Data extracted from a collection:
□ □ □ □ □

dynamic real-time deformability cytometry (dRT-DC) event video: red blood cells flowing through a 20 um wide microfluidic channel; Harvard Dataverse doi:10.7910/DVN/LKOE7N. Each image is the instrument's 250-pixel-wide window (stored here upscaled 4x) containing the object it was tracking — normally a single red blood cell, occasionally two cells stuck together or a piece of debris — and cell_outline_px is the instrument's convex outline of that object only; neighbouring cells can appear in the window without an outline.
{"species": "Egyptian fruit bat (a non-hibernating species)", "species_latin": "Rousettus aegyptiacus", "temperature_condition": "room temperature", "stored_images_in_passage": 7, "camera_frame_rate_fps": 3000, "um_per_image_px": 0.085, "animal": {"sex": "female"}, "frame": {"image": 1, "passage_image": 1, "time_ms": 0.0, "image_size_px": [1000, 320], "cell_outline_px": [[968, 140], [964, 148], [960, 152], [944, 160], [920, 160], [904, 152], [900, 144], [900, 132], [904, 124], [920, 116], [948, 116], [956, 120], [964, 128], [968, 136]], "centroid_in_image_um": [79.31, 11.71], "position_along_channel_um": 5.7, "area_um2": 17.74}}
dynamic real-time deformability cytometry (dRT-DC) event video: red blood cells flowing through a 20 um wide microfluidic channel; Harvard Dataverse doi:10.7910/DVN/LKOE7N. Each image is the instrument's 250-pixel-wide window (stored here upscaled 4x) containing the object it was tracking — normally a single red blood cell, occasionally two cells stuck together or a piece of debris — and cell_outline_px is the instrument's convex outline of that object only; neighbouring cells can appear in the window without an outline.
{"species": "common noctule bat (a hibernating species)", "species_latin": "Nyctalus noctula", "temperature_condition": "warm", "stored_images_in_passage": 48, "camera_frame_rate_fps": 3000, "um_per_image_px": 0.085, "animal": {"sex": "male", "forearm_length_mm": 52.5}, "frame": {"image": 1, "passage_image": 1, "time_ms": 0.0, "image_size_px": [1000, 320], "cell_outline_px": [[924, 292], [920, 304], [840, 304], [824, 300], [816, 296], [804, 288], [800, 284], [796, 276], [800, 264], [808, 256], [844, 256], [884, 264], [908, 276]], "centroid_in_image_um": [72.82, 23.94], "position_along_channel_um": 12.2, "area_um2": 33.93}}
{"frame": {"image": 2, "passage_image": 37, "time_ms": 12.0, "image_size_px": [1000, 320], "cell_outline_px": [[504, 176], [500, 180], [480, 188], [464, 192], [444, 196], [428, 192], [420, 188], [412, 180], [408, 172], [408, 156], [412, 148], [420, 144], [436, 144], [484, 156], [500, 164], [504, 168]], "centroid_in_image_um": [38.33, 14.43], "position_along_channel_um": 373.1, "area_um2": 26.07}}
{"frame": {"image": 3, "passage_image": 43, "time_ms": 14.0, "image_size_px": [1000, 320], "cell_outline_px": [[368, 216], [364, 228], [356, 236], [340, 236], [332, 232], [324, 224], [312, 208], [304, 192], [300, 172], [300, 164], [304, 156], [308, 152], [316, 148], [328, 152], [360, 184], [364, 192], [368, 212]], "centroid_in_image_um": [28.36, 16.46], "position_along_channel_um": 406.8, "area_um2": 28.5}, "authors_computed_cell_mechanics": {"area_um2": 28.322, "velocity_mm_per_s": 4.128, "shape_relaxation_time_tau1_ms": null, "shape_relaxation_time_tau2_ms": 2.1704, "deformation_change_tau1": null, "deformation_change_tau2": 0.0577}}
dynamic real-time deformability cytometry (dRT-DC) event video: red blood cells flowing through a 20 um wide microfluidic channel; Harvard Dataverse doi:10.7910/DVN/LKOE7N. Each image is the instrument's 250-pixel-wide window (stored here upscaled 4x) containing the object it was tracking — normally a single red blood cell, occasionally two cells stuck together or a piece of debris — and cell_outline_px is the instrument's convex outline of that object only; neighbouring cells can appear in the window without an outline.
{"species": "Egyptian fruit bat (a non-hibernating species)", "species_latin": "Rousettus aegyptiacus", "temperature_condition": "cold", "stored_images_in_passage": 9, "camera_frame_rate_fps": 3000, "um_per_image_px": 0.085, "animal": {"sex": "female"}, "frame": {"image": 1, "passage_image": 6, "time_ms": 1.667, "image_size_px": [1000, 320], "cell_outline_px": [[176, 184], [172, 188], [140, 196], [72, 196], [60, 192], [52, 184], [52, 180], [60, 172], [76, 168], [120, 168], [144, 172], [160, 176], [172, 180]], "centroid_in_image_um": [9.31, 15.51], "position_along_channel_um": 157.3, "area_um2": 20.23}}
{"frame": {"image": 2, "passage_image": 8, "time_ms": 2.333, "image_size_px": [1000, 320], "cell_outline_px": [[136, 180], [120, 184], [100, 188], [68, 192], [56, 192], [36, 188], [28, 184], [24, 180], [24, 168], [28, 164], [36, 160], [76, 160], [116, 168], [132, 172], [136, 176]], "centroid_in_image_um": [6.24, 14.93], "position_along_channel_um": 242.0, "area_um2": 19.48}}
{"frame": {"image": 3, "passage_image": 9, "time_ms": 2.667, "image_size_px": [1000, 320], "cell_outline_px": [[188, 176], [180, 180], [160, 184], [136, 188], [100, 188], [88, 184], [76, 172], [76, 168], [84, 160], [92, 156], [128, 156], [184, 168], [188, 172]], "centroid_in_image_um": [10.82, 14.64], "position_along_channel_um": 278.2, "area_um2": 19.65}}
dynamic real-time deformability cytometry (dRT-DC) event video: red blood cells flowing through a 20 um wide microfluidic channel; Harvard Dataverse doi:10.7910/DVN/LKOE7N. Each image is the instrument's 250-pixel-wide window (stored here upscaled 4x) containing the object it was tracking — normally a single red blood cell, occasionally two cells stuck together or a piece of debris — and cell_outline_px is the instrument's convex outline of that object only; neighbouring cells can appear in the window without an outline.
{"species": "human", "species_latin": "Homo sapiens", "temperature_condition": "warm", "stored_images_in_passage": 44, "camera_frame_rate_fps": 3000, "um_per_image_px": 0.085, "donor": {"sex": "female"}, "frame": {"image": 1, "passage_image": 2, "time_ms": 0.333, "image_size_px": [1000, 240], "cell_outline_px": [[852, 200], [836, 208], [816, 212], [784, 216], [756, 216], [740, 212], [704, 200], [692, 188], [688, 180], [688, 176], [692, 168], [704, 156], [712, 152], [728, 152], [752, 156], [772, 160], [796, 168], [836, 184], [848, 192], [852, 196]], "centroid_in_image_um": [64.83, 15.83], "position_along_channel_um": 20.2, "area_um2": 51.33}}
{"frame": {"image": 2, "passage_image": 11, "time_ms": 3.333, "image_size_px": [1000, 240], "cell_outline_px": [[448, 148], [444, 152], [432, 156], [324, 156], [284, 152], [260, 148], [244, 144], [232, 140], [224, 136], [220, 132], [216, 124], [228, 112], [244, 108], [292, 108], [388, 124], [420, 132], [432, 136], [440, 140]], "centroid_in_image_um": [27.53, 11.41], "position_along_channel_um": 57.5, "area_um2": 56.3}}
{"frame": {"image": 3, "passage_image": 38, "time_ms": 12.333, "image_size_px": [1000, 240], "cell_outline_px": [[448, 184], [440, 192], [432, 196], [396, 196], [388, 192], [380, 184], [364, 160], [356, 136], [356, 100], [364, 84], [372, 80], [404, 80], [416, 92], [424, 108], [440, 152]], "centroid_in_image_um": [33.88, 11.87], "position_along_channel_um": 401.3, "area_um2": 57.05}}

□ □ □ □ □

- Work instructions: Set down every line of the listing above again, exactly as given.

- Output for this exercise:
dynamic real-time deformability cytometry (dRT-DC) event video: red blood cells flowing through a 20 um wide microfluidic channel; Harvard Dataverse doi:10.7910/DVN/LKOE7N. Each image is the instrument's 250-pixel-wide window (stored here upscaled 4x) containing the object it was tracking — normally a single red blood cell, occasionally two cells stuck together or a piece of debris — and cell_outline_px is the instrument's convex outline of that object only; neighbouring cells can appear in the window without an outline.
{"species": "Egyptian fruit bat (a non-hibernating species)", "species_latin": "Rousettus aegyptiacus", "temperature_condition": "room temperature", "stored_images_in_passage": 7, "camera_frame_rate_fps": 3000, "um_per_image_px": 0.085, "animal": {"sex": "female"}, "frame": {"image": 1, "passage_image": 1, "time_ms": 0.0, "image_size_px": [1000, 320], "cell_outline_px": [[968, 140], [964, 148], [960, 152], [944, 160], [920, 160], [904, 152], [900, 144], [900, 132], [904, 124], [920, 116], [948, 116], [956, 120], [964, 128], [968, 136]], "centroid_in_image_um": [79.31, 11.71], "position_along_channel_um": 5.7, "area_um2": 17.74}}
dynamic real-time deformability cytometry (dRT-DC) event video: red blood cells flowing through a 20 um wide microfluidic channel; Harvard Dataverse doi:10.7910/DVN/LKOE7N. Each image is the instrument's 250-pixel-wide window (stored here upscaled 4x) containing the object it was tracking — normally a single red blood cell, occasionally two cells stuck together or a piece of debris — and cell_outline_px is the instrument's convex outline of that object only; neighbouring cells can appear in the window without an outline.
{"species": "common noctule bat (a hibernating species)", "species_latin": "Nyctalus noctula", "temperature_condition": "warm", "stored_images_in_passage": 48, "camera_frame_rate_fps": 3000, "um_per_image_px": 0.085, "animal": {"sex": "male", "forearm_length_mm": 52.5}, "frame": {"image": 1, "passage_image": 1, "time_ms": 0.0, "image_size_px": [1000, 320], "cell_outline_px": [[924, 292], [920, 304], [840, 304], [824, 300], [816, 296], [804, 288], [800, 284], [796, 276], [800, 264], [808, 256], [844, 256], [884, 264], [908, 276]], "centroid_in_image_um": [72.82, 23.94], "position_along_channel_um": 12.2, "area_um2": 33.93}}
{"frame": {"image": 2, "passage_image": 37, "time_ms": 12.0, "image_size_px": [1000, 320], "cell_outline_px": [[504, 176], [500, 180], [480, 188], [464, 192], [444, 196], [428, 192], [420, 188], [412, 180], [408, 172], [408, 156], [412, 148], [420, 144], [436, 144], [484, 156], [500, 164], [504, 168]], "centroid_in_image_um": [38.33, 14.43], "position_along_channel_um": 373.1, "area_um2": 26.07}}
{"frame": {"image": 3, "passage_image": 43, "time_ms": 14.0, "image_size_px": [1000, 320], "cell_outline_px": [[368, 216], [364, 228], [356, 236], [340, 236], [332, 232], [324, 224], [312, 208], [304, 192], [300, 172], [300, 164], [304, 156], [308, 152], [316, 148], [328, 152], [360, 184], [364, 192], [368, 212]], "centroid_in_image_um": [28.36, 16.46], "position_along_channel_um": 406.8, "area_um2": 28.5}, "authors_computed_cell_mechanics": {"area_um2": 28.322, "velocity_mm_per_s": 4.128, "shape_relaxation_time_tau1_ms": null, "shape_relaxation_time_tau2_ms": 2.1704, "deformation_change_tau1": null, "deformation_change_tau2": 0.0577}}
dynamic real-time deformability cytometry (dRT-DC) event video: red blood cells flowing through a 20 um wide microfluidic channel; Harvard Dataverse doi:10.7910/DVN/LKOE7N. Each image is the instrument's 250-pixel-wide window (stored here upscaled 4x) containing the object it was tracking — normally a single red blood cell, occasionally two cells stuck together or a piece of debris — and cell_outline_px is the instrument's convex outline of that object only; neighbouring cells can appear in the window without an outline.
{"species": "Egyptian fruit bat (a non-hibernating species)", "species_latin": "Rousettus aegyptiacus", "temperature_condition": "cold", "stored_images_in_passage": 9, "camera_frame_rate_fps": 3000, "um_per_image_px": 0.085, "animal": {"sex": "female"}, "frame": {"image": 1, "passage_image": 6, "time_ms": 1.667, "image_size_px": [1000, 320], "cell_outline_px": [[176, 184], [172, 188], [140, 196], [72, 196], [60, 192], [52, 184], [52, 180], [60, 172], [76, 168], [120, 168], [144, 172], [160, 176], [172, 180]], "centroid_in_image_um": [9.31, 15.51], "position_along_channel_um": 157.3, "area_um2": 20.23}}
{"frame": {"image": 2, "passage_image": 8, "time_ms": 2.333, "image_size_px": [1000, 320], "cell_outline_px": [[136, 180], [120, 184], [100, 188], [68, 192], [56, 192], [36, 188], [28, 184], [24, 180], [24, 168], [28, 164], [36, 160], [76, 160], [116, 168], [132, 172], [136, 176]], "centroid_in_image_um": [6.24, 14.93], "position_along_channel_um": 242.0, "area_um2": 19.48}}
{"frame": {"image": 3, "passage_image": 9, "time_ms": 2.667, "image_size_px": [1000, 320], "cell_outline_px": [[188, 176], [180, 180], [160, 184], [136, 188], [100, 188], [88, 184], [76, 172], [76, 168], [84, 160], [92, 156], [128, 156], [184, 168], [188, 172]], "centroid_in_image_um": [10.82, 14.64], "position_along_channel_um": 278.2, "area_um2": 19.65}}
dynamic real-time deformability cytometry (dRT-DC) event video: red blood cells flowing through a 20 um wide microfluidic channel; Harvard Dataverse doi:10.7910/DVN/LKOE7N. Each image is the instrument's 250-pixel-wide window (stored here upscaled 4x) containing the object it was tracking — normally a single red blood cell, occasionally two cells stuck together or a piece of debris — and cell_outline_px is the instrument's convex outline of that object only; neighbouring cells can appear in the window without an outline.
{"species": "human", "species_latin": "Homo sapiens", "temperature_condition": "warm", "stored_images_in_passage": 44, "camera_frame_rate_fps": 3000, "um_per_image_px": 0.085, "donor": {"sex": "female"}, "frame": {"image": 1, "passage_image": 2, "time_ms": 0.333, "image_size_px": [1000, 240], "cell_outline_px": [[852, 200], [836, 208], [816, 212], [784, 216], [756, 216], [740, 212], [704, 200], [692, 188], [688, 180], [688, 176], [692, 168], [704, 156], [712, 152], [728, 152], [752, 156], [772, 160], [796, 168], [836, 184], [848, 192], [852, 196]], "centroid_in_image_um": [64.83, 15.83], "position_along_channel_um": 20.2, "area_um2": 51.33}}
{"frame": {"image": 2, "passage_image": 11, "time_ms": 3.333, "image_size_px": [1000, 240], "cell_outline_px": [[448, 148], [444, 152], [432, 156], [324, 156], [284, 152], [260, 148], [244, 144], [232, 140], [224, 136], [220, 132], [216, 124], [228, 112], [244, 108], [292, 108], [388, 124], [420, 132], [432, 136], [440, 140]], "centroid_in_image_um": [27.53, 11.41], "position_along_channel_um": 57.5, "area_um2": 56.3}}
{"frame": {"image": 3, "passage_image": 38, "time_ms": 12.333, "image_size_px": [1000, 240], "cell_outline_px": [[448, 184], [440, 192], [432, 196], [396, 196], [388, 192], [380, 184], [364, 160], [356, 136], [356, 100], [364, 84], [372, 80], [404, 80], [416, 92], [424, 108], [440, 152]], "centroid_in_image_um": [33.88, 11.87], "position_along_channel_um": 401.3, "area_um2": 57.05}}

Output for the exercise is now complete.